The scientists recently found that some cases of autism can be linked to the gene CNTNAP2, which codes for a protein that regulates signaling between neurons, and SEMA5A, which encodes a protein involved in neuron development. Neither of these genes show sequence variations that modify the proteins directly, suggesting that the risk for autism associated with these genes results from changes in the amount, timing or location of protein expression. Arking and his colleagues also found that the amounts of messenger RNA expressed by these genes in brains obtained from people with autism were altered relative to those of age- and sex-matched controls.

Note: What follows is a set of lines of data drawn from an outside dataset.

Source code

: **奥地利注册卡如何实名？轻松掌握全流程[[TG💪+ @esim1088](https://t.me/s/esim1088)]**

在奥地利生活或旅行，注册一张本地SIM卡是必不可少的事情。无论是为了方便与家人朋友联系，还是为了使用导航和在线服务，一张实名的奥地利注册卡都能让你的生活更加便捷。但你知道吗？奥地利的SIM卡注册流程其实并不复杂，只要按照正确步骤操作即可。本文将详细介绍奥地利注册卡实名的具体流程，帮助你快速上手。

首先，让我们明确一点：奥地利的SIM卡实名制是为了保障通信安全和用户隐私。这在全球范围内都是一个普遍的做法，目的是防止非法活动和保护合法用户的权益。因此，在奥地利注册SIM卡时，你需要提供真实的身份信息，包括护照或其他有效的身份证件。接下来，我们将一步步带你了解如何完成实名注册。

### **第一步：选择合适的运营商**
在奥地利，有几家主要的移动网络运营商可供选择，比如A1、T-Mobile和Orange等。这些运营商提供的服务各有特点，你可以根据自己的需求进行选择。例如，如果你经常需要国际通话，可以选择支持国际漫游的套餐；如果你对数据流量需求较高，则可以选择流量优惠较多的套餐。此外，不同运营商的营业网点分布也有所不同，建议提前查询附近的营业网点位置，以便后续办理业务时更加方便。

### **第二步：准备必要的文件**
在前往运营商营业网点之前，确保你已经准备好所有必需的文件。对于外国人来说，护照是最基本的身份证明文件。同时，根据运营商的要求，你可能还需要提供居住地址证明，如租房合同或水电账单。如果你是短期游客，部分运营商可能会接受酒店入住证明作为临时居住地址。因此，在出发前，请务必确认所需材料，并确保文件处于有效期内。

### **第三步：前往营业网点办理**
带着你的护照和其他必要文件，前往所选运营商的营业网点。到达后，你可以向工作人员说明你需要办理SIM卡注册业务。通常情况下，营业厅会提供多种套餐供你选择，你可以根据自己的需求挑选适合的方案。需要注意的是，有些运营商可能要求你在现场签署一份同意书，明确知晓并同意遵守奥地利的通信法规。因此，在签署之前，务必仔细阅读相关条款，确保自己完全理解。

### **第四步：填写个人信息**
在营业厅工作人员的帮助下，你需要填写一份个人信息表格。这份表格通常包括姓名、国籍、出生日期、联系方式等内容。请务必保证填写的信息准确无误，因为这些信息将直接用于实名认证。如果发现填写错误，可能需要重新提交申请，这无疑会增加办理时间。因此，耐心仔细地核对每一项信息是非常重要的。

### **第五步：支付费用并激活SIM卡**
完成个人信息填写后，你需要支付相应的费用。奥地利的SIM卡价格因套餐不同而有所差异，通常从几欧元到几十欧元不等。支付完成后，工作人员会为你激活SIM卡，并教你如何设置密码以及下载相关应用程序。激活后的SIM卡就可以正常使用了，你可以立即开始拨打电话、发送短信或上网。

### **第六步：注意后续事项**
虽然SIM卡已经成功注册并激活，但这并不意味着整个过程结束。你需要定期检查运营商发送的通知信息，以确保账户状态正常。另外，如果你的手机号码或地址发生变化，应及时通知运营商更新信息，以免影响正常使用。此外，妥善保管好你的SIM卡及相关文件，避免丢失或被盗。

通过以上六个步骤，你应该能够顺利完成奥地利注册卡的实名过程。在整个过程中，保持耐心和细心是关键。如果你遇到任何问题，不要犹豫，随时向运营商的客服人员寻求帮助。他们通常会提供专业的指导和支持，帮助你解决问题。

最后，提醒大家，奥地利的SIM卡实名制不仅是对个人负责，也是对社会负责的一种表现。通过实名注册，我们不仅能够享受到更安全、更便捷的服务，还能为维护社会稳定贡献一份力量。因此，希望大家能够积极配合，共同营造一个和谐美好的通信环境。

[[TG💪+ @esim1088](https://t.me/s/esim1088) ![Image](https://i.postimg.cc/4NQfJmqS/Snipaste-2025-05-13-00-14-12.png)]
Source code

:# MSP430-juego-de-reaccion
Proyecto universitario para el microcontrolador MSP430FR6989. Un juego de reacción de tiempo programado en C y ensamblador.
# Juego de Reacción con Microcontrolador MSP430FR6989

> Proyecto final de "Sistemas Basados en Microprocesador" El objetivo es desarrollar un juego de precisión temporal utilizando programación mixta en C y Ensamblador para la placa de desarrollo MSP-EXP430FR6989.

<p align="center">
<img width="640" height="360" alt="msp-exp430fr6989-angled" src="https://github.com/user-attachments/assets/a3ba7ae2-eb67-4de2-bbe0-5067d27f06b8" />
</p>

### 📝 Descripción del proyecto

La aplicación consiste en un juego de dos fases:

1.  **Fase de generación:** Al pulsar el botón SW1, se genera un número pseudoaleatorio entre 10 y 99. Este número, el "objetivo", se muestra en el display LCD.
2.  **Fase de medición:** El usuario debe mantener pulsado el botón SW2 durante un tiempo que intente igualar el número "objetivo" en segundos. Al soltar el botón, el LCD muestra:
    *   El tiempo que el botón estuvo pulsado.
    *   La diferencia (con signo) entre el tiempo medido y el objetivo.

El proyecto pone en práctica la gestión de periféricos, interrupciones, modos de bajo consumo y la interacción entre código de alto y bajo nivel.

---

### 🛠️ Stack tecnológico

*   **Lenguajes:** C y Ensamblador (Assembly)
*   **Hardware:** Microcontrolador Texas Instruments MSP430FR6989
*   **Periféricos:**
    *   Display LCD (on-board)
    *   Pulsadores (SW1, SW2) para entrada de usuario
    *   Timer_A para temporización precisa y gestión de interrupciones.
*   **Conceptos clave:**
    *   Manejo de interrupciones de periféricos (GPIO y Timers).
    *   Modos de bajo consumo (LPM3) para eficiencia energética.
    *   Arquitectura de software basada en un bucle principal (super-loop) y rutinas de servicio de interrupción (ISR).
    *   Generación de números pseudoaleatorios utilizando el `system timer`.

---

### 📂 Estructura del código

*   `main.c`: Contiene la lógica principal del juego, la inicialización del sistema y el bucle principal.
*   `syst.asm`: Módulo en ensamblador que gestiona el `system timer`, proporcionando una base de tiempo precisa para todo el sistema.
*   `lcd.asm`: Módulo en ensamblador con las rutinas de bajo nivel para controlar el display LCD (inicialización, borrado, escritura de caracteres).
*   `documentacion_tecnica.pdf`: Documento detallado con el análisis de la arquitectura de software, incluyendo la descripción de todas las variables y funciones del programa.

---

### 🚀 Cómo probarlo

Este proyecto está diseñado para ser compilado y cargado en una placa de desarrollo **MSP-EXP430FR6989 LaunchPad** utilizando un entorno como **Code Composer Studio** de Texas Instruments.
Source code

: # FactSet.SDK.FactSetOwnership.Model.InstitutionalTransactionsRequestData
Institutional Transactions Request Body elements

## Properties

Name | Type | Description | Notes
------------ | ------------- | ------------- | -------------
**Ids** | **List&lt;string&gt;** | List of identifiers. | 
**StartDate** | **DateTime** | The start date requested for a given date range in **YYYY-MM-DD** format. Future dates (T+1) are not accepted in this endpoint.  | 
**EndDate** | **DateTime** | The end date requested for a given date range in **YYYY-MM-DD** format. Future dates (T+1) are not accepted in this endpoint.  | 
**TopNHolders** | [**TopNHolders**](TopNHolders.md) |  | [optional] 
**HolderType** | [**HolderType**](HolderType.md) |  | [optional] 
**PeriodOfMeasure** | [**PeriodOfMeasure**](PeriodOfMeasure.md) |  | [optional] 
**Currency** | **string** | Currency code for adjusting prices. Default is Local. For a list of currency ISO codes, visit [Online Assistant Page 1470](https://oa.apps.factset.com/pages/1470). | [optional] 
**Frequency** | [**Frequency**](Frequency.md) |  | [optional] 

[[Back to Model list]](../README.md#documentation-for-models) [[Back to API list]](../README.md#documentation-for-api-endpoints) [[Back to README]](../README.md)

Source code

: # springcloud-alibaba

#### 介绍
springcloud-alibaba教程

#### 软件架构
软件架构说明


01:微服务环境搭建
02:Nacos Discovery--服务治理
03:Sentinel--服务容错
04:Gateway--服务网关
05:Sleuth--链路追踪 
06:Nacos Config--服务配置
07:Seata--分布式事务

To find more autism-associated genes, the researchers plan to screen the brains of individuals with autism and controls for differences in genetic sequences, DNA methylation and gene expression. The analyses may directly identify autism genes, or they may be combined with existing data from genome-wide association studies to uncover new genes and validate previous findings.

Their data may also identify important downstream targets — genes that are directly or indirectly regulated by the altered genes. The discovery of autism-linked genes and their downstream targets will point to compromised pathways and thus potential targets for new therapies. Arking’s team plans to make all of their data and software publicly available, allowing other researchers to benefit from this work.